▶ [What the task requires]: Going line by line through the records below, count those containing the word "Mockup", then give only the count.

(Data to use begins)

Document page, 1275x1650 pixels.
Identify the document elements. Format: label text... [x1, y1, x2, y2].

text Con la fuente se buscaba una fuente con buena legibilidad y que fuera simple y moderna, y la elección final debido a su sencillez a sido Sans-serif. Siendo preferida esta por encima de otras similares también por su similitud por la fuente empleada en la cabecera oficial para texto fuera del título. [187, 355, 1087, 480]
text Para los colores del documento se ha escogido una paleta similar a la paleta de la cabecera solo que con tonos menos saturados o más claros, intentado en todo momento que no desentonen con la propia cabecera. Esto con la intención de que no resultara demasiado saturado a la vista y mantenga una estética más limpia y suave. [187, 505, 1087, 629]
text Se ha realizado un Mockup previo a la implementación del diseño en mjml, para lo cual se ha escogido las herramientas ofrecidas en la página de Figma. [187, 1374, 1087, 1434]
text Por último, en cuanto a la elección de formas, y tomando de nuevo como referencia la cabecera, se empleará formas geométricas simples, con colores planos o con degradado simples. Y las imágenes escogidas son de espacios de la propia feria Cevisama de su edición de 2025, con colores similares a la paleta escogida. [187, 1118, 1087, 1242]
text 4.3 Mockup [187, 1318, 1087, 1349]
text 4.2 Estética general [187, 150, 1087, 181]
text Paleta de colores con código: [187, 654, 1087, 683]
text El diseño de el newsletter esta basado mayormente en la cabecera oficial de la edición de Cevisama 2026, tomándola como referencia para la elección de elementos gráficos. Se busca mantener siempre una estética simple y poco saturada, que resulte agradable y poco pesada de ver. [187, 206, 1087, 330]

(Data to use ends)

▶ [Result below]: 2